▸ **What the exercise asks**:
Edit the listing below by changing "Durable" to "Long-term" wherever it appears, and reproduce every line otherwise unchanged.

-*-

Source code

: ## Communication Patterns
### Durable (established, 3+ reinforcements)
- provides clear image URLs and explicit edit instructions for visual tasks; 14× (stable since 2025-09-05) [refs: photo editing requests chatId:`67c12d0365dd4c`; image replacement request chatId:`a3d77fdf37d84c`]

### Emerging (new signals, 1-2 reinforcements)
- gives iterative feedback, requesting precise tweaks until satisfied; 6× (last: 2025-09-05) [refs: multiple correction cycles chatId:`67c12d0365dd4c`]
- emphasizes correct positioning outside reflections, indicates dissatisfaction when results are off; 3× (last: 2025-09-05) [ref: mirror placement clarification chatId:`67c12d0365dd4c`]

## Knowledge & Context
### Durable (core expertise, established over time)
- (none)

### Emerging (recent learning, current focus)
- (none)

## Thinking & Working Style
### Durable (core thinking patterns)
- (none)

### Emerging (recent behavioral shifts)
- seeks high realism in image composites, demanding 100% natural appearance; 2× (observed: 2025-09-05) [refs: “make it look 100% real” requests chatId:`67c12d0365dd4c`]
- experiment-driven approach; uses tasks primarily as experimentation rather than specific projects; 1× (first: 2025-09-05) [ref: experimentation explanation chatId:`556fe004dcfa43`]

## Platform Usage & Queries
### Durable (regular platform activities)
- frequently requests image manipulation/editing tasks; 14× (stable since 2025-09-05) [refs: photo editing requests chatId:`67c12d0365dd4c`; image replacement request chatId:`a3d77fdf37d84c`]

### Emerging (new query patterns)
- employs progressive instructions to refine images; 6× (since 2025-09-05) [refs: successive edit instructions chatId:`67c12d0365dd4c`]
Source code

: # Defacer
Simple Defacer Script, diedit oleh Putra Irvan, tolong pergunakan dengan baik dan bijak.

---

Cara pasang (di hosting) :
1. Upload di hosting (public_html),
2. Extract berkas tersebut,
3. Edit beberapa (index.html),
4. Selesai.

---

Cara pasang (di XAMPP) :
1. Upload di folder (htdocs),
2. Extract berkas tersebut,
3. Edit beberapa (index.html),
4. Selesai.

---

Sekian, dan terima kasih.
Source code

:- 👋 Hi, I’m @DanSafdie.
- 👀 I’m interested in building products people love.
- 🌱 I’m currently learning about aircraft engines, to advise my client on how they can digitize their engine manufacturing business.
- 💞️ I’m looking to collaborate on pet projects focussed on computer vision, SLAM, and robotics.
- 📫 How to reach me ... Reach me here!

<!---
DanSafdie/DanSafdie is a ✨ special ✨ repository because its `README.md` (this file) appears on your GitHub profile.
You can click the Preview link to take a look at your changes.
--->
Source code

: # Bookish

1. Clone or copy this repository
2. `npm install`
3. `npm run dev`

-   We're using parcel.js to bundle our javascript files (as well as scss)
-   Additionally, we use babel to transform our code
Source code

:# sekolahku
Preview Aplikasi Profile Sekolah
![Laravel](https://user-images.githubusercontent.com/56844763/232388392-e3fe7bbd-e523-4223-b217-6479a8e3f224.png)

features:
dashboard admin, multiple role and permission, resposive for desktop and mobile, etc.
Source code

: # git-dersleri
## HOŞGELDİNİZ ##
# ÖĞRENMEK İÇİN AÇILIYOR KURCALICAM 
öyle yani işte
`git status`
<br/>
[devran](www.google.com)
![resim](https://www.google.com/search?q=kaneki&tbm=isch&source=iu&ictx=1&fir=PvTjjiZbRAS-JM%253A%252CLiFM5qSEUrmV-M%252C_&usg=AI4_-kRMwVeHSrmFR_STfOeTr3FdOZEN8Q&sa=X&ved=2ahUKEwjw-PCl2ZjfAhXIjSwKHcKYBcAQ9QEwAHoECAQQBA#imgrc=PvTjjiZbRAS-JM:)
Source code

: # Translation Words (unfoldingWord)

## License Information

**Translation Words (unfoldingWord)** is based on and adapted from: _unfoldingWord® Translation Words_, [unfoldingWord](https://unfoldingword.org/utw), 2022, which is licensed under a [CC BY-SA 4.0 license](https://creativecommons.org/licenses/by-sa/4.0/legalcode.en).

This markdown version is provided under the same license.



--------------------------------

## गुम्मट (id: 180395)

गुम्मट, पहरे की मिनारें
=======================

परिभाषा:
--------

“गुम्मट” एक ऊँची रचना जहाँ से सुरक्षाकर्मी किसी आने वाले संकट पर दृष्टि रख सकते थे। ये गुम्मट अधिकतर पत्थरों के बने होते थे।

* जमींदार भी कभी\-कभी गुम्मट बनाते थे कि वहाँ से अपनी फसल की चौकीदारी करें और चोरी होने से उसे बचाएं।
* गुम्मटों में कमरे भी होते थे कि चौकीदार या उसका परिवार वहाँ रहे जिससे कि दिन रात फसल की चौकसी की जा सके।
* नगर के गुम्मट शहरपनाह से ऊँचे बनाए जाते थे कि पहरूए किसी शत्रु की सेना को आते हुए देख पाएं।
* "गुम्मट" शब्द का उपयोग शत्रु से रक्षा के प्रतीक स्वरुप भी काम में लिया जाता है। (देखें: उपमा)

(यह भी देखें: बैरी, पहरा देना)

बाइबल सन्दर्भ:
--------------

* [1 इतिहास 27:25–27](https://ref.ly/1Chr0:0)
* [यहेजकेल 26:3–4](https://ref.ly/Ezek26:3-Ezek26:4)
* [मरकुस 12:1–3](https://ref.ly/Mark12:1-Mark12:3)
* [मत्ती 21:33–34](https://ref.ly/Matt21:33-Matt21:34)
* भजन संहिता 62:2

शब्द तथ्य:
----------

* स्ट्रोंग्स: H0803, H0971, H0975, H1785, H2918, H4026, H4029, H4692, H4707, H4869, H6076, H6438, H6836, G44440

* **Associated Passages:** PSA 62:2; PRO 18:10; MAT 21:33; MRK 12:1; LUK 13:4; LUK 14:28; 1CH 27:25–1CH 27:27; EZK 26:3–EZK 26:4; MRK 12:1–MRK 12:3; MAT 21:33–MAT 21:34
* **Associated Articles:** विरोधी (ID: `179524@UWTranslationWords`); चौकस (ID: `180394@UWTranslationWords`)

-*-

▸ **Task output**:
Source code

: ## Communication Patterns
### Long-term (established, 3+ reinforcements)
- provides clear image URLs and explicit edit instructions for visual tasks; 14× (stable since 2025-09-05) [refs: photo editing requests chatId:`67c12d0365dd4c`; image replacement request chatId:`a3d77fdf37d84c`]

### Emerging (new signals, 1-2 reinforcements)
- gives iterative feedback, requesting precise tweaks until satisfied; 6× (last: 2025-09-05) [refs: multiple correction cycles chatId:`67c12d0365dd4c`]
- emphasizes correct positioning outside reflections, indicates dissatisfaction when results are off; 3× (last: 2025-09-05) [ref: mirror placement clarification chatId:`67c12d0365dd4c`]

## Knowledge & Context
### Long-term (core expertise, established over time)
- (none)

### Emerging (recent learning, current focus)
- (none)

## Thinking & Working Style
### Long-term (core thinking patterns)
- (none)

### Emerging (recent behavioral shifts)
- seeks high realism in image composites, demanding 100% natural appearance; 2× (observed: 2025-09-05) [refs: “make it look 100% real” requests chatId:`67c12d0365dd4c`]
- experiment-driven approach; uses tasks primarily as experimentation rather than specific projects; 1× (first: 2025-09-05) [ref: experimentation explanation chatId:`556fe004dcfa43`]

## Platform Usage & Queries
### Long-term (regular platform activities)
- frequently requests image manipulation/editing tasks; 14× (stable since 2025-09-05) [refs: photo editing requests chatId:`67c12d0365dd4c`; image replacement request chatId:`a3d77fdf37d84c`]

### Emerging (new query patterns)
- employs progressive instructions to refine images; 6× (since 2025-09-05) [refs: successive edit instructions chatId:`67c12d0365dd4c`]
Source code

: # Defacer
Simple Defacer Script, diedit oleh Putra Irvan, tolong pergunakan dengan baik dan bijak.

---

Cara pasang (di hosting) :
1. Upload di hosting (public_html),
2. Extract berkas tersebut,
3. Edit beberapa (index.html),
4. Selesai.

---

Cara pasang (di XAMPP) :
1. Upload di folder (htdocs),
2. Extract berkas tersebut,
3. Edit beberapa (index.html),
4. Selesai.

---

Sekian, dan terima kasih.
Source code

:- 👋 Hi, I’m @DanSafdie.
- 👀 I’m interested in building products people love.
- 🌱 I’m currently learning about aircraft engines, to advise my client on how they can digitize their engine manufacturing business.
- 💞️ I’m looking to collaborate on pet projects focussed on computer vision, SLAM, and robotics.
- 📫 How to reach me ... Reach me here!

<!---
DanSafdie/DanSafdie is a ✨ special ✨ repository because its `README.md` (this file) appears on your GitHub profile.
You can click the Preview link to take a look at your changes.
--->
Source code

: # Bookish

1. Clone or copy this repository
2. `npm install`
3. `npm run dev`

-   We're using parcel.js to bundle our javascript files (as well as scss)
-   Additionally, we use babel to transform our code
Source code

:# sekolahku
Preview Aplikasi Profile Sekolah
![Laravel](https://user-images.githubusercontent.com/56844763/232388392-e3fe7bbd-e523-4223-b217-6479a8e3f224.png)

features:
dashboard admin, multiple role and permission, resposive for desktop and mobile, etc.
Source code

: # git-dersleri
## HOŞGELDİNİZ ##
# ÖĞRENMEK İÇİN AÇILIYOR KURCALICAM 
öyle yani işte
`git status`
<br/>
[devran](www.google.com)
![resim](https://www.google.com/search?q=kaneki&tbm=isch&source=iu&ictx=1&fir=PvTjjiZbRAS-JM%253A%252CLiFM5qSEUrmV-M%252C_&usg=AI4_-kRMwVeHSrmFR_STfOeTr3FdOZEN8Q&sa=X&ved=2ahUKEwjw-PCl2ZjfAhXIjSwKHcKYBcAQ9QEwAHoECAQQBA#imgrc=PvTjjiZbRAS-JM:)
Source code

: # Translation Words (unfoldingWord)

## License Information

**Translation Words (unfoldingWord)** is based on and adapted from: _unfoldingWord® Translation Words_, [unfoldingWord](https://unfoldingword.org/utw), 2022, which is licensed under a [CC BY-SA 4.0 license](https://creativecommons.org/licenses/by-sa/4.0/legalcode.en).

This markdown version is provided under the same license.



--------------------------------

## गुम्मट (id: 180395)

गुम्मट, पहरे की मिनारें
=======================

परिभाषा:
--------

“गुम्मट” एक ऊँची रचना जहाँ से सुरक्षाकर्मी किसी आने वाले संकट पर दृष्टि रख सकते थे। ये गुम्मट अधिकतर पत्थरों के बने होते थे।

* जमींदार भी कभी\-कभी गुम्मट बनाते थे कि वहाँ से अपनी फसल की चौकीदारी करें और चोरी होने से उसे बचाएं।
* गुम्मटों में कमरे भी होते थे कि चौकीदार या उसका परिवार वहाँ रहे जिससे कि दिन रात फसल की चौकसी की जा सके।
* नगर के गुम्मट शहरपनाह से ऊँचे बनाए जाते थे कि पहरूए किसी शत्रु की सेना को आते हुए देख पाएं।
* "गुम्मट" शब्द का उपयोग शत्रु से रक्षा के प्रतीक स्वरुप भी काम में लिया जाता है। (देखें: उपमा)

(यह भी देखें: बैरी, पहरा देना)

बाइबल सन्दर्भ:
--------------

* [1 इतिहास 27:25–27](https://ref.ly/1Chr0:0)
* [यहेजकेल 26:3–4](https://ref.ly/Ezek26:3-Ezek26:4)
* [मरकुस 12:1–3](https://ref.ly/Mark12:1-Mark12:3)
* [मत्ती 21:33–34](https://ref.ly/Matt21:33-Matt21:34)
* भजन संहिता 62:2

शब्द तथ्य:
----------

* स्ट्रोंग्स: H0803, H0971, H0975, H1785, H2918, H4026, H4029, H4692, H4707, H4869, H6076, H6438, H6836, G44440

* **Associated Passages:** PSA 62:2; PRO 18:10; MAT 21:33; MRK 12:1; LUK 13:4; LUK 14:28; 1CH 27:25–1CH 27:27; EZK 26:3–EZK 26:4; MRK 12:1–MRK 12:3; MAT 21:33–MAT 21:34
* **Associated Articles:** विरोधी (ID: `179524@UWTranslationWords`); चौकस (ID: `180394@UWTranslationWords`)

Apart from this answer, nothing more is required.